By Jody Record, Media Relations
December 6, 2006
Denise Blaha has a philosophy about climate change that goes like this: everyone is part of the problem so everyone should be part of the solution.
Those aren’t just words. Blaha, a research associate at the Institute of Earth, Ocean and Space, has been giving talks on climate change to middle and high school students for more than a year now. She has also taken steps that led to the reduction of her family’s annual carbon dioxide emissions by 25,000 pounds.
And now, she and a woman she met through one of her global warming presentations are daring the entire state to do the same with their newly-formed New Hampshire Carbon Challenge.
In August, Blaha was asked to address a women’s group in Barrington. Afterward, Julia Dundorf, who had hosted the event, urged the women to follow Blaha’s example and lower the carbon emissions in their own households.
“The emails that flew back and forth over the next few days were amazing,” Blaha says. “People really understood the seriousness of climate change and they were willing to make changes.”
Blaha’s own efforts have netted her a $250 savings in her electric bill. More importantly, she says, it has made her feel like she is being part of the solution. Here’s how:
She started by finding an online carbon calculator (There are many. Google “carbon calculator”).
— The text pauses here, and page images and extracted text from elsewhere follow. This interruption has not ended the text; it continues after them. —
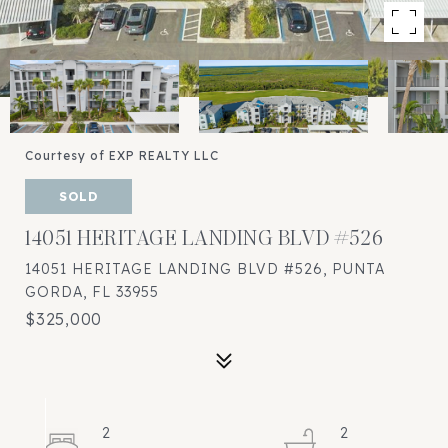
Courtesy of EXP REALTY LLC
SOLD
14051 HERITAGE LANDING BLVD #526
14051 HERITAGE LANDING BLVD #526, PUNTA
GORDA, FL 33955
$325,000
2
2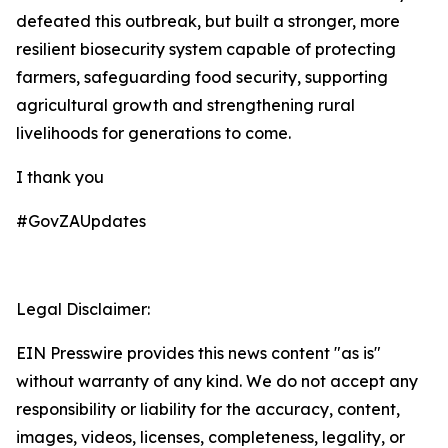
defeated this outbreak, but built a stronger, more
resilient biosecurity system capable of protecting
farmers, safeguarding food security, supporting
agricultural growth and strengthening rural
livelihoods for generations to come.
I thank you
#GovZAUpdates
Legal Disclaimer:
EIN Presswire provides this news content "as is"
without warranty of any kind. We do not accept any
responsibility or liability for the accuracy, content,
images, videos, licenses, completeness, legality, or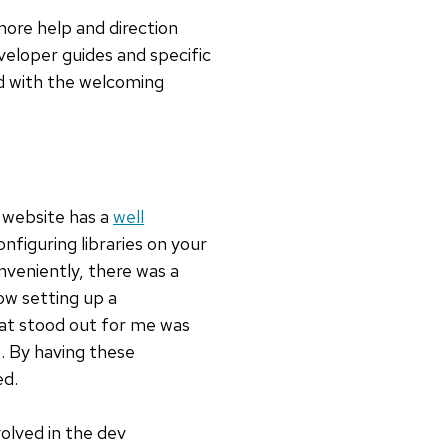
more help and direction
eloper guides and specific
ed with the welcoming
 website has a
well
nfiguring libraries on your
nveniently, there was a
ow setting up a
at stood out for me was
. By having these
ed.
volved in the dev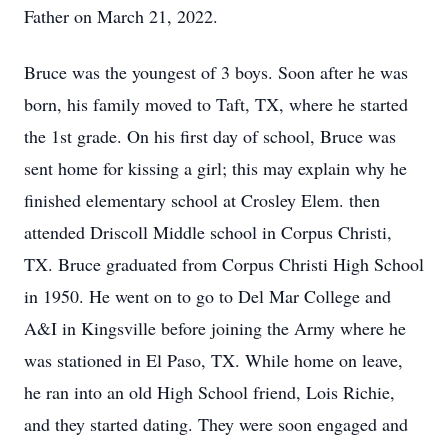
Father on March 21, 2022.
Bruce was the youngest of 3 boys. Soon after he was
born, his family moved to Taft, TX, where he started
the 1st grade. On his first day of school, Bruce was
sent home for kissing a girl; this may explain why he
finished elementary school at Crosley Elem. then
attended Driscoll Middle school in Corpus Christi,
TX. Bruce graduated from Corpus Christi High School
in 1950. He went on to go to Del Mar College and
A&I in Kingsville before joining the Army where he
was stationed in El Paso, TX. While home on leave,
he ran into an old High School friend, Lois Richie,
and they started dating. They were soon engaged and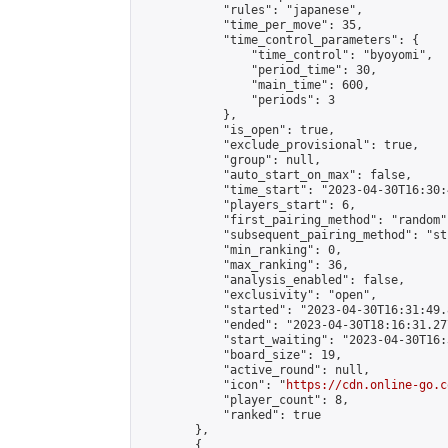
            "rules": "japanese",

            "time_per_move": 35,

            "time_control_parameters": {

                "time_control": "byoyomi",

                "period_time": 30,

                "main_time": 600,

                "periods": 3

            },

            "is_open": true,

            "exclude_provisional": true,

            "group": null,

            "auto_start_on_max": false,

            "time_start": "2023-04-30T16:30:
            "players_start": 6,

            "first_pairing_method": "random",
            "subsequent_pairing_method": "st
            "min_ranking": 0,

            "max_ranking": 36,

            "analysis_enabled": false,

            "exclusivity": "open",

            "started": "2023-04-30T16:31:49.
            "ended": "2023-04-30T18:16:31.277
            "start_waiting": "2023-04-30T16:
            "board_size": 19,

            "active_round": null,

            "icon": "
https://cdn.online-go.c
            "player_count": 8,

            "ranked": true

        },

        {
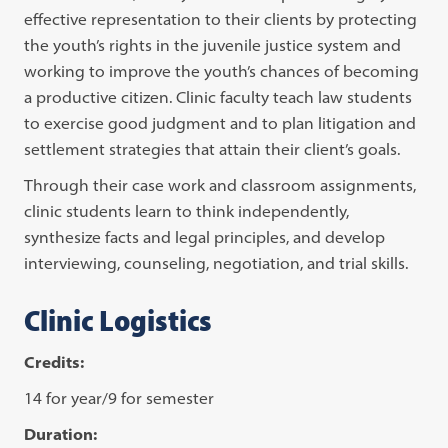
effective representation to their clients by protecting
the youth’s rights in the juvenile justice system and
working to improve the youth’s chances of becoming
a productive citizen. Clinic faculty teach law students
to exercise good judgment and to plan litigation and
settlement strategies that attain their client’s goals.
Through their case work and classroom assignments,
clinic students learn to think independently,
synthesize facts and legal principles, and develop
interviewing, counseling, negotiation, and trial skills.
Clinic Logistics
Credits:
14 for year/9 for semester
Duration: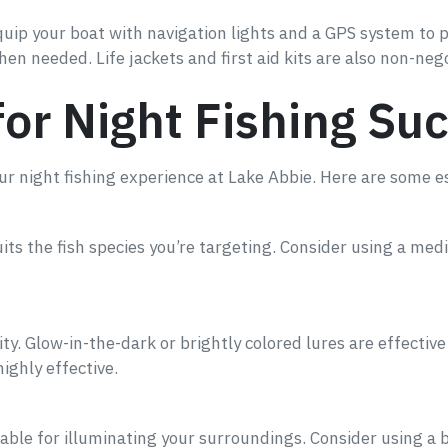
uip your boat with navigation lights and a GPS system to pr
when needed. Life jackets and first aid kits are also non-neg
for Night Fishing Su
r night fishing experience at Lake Abbie. Here are some es
uits the fish species you’re targeting. Consider using a me
ity. Glow-in-the-dark or brightly colored lures are effective 
ighly effective.
able for illuminating your surroundings. Consider using a b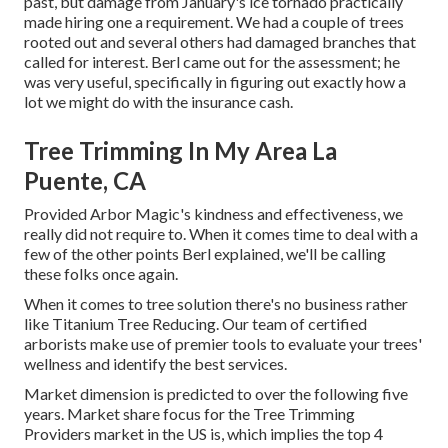
past, but damage from January's ice tornado practically
made hiring one a requirement. We had a couple of trees
rooted out and several others had damaged branches that
called for interest. Berl came out for the assessment; he
was very useful, specifically in figuring out exactly how a
lot we might do with the insurance cash.
Tree Trimming In My Area La
Puente, CA
Provided Arbor Magic's kindness and effectiveness, we
really did not require to. When it comes time to deal with a
few of the other points Berl explained, we'll be calling
these folks once again.
When it comes to tree solution there's no business rather
like Titanium Tree Reducing. Our team of certified
arborists make use of premier tools to evaluate your trees'
wellness and identify the best services.
Market dimension is predicted to over the following five
years. Market share focus for the Tree Trimming
Providers market in the US is, which implies the top 4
After filling in the applicable information—i.e., the number of rooms in her house; its heat source; the types of cars she and her husband drive; their annual mileage—Blaha learned they were emitting about 56,000 pounds of carbon dioxide a year.
“That’s lower than the New Hampshire average (80,000 pounds) and the U.S. average but still, I felt we could do better,” Blaha says. “Once I had a number, I tried to devise a strategy to get it lower.”
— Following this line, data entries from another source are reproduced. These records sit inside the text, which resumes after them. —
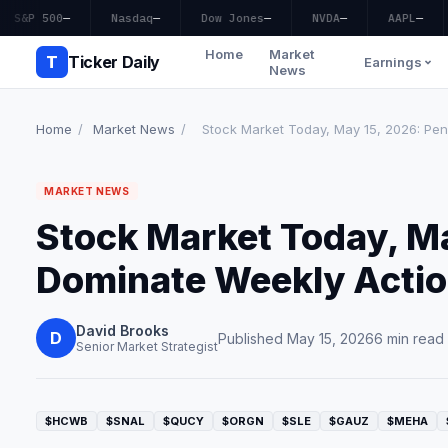
S&P 500
—
Nasdaq
—
Dow Jones
—
NVDA
—
AAPL
—
Home
Market
T
Ticker Daily
Earnings
News
Home
/
Market News
/
Stock Market Today, May 15, 2026: Pen
MARKET NEWS
Stock Market Today, M
Dominate Weekly Action
David Brooks
D
Published May 15, 2026
6 min read
Senior Market Strategist
$HCWB
$SNAL
$QUCY
$ORGN
$SLE
$GAUZ
$MEHA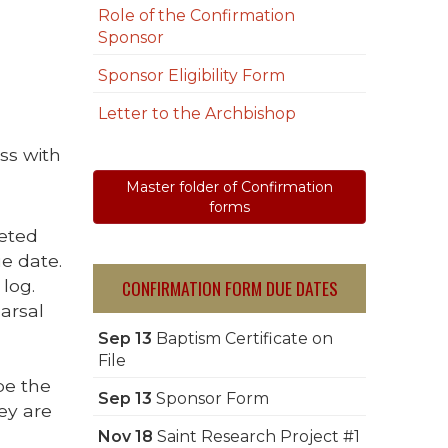
Role of the Confirmation
Sponsor
Sponsor Eligibility Form
Letter to the Archbishop
ss with
Master folder of Confirmation
forms
leted
e date.
CONFIRMATION FORM DUE DATES
log.
arsal
Sep 13
Baptism Certificate on
File
be the
Sep 13
Sponsor Form
hey are
Nov 18
Saint Research Project #1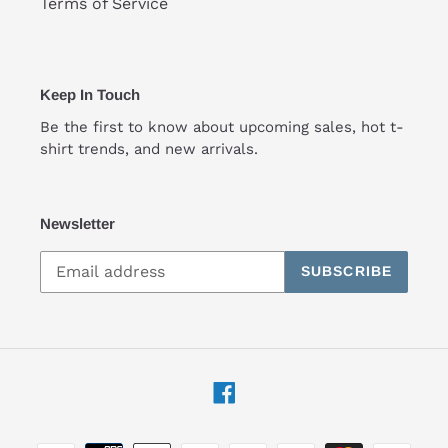
Terms of Service
Keep In Touch
Be the first to know about upcoming sales, hot t-
shirt trends, and new arrivals.
Newsletter
SUBSCRIBE
Facebook
Payment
First, she figured the carbon emissions for the Toyota Matrix she drives and learned it was10,500 pounds. Knowing that she could cut 150 pounds for each compact fluorescent light bulb she used, Blaha changed all the bulbs in her house. When that wasn’t enough, she decided to switch the light bulbs of her friends and neighbors.
“I’d show up and say, ‘I’m here to change your light bulbs,” Blaha says. “I brought all the bulbs with me; it wasn’t a hard sell. In two or three weeks, I’d found homes for 70 light bulbs.”
Once she’d offset the emissions generated by her car, Blaha sought to cancel out the 12,000 pounds emitted by her husband’s car. To do that, she spent $40 on a carbon offset. The goal of a carbon offsets is to “undo” the effects of global warming by investing in such projects as reforestation and wind farms. They can be bought by anyone.
Blaha chose TerraPass (terrapass.com), a group working on large-scale energy projects. Other carbon offset companies are listed on the New Hampshire Carbon Challenge brochure (http://eos-webster.sr.unh.edu/nhcarbonchallenge.pdf ). She also turned her thermostat down a few degrees and saved 1,400 pounds of carbon emissions and about $135 a year.
Washing laundry in cold water saves about 500 pounds of carbon dioxide; weather-stripping, 650 pounds and reducing garbage through recycling, about 1,200 pounds.
“Most of this is a matter of education. I believe anything is possible, you just have to get the word out, show people there’s a problem and there’s a solution to solve it,” Blaha says. “We may only have 10 or 20 years to reduce the carbon tipping point before we can’t do anything about global warming,”
Now, Blaha and Dundorf are putting together a steering committee to help decide how to move the NH Carbon Challenge forward. There are plans for a web site with a carbon calculator and information on carbon offsets. Blaha calls the whole notion a “work-in-progress.”
“It’s a little daunting. I’ve never done anything
like this,” she says. “But I hope we can get people
involved and eventually, be a model for other states.”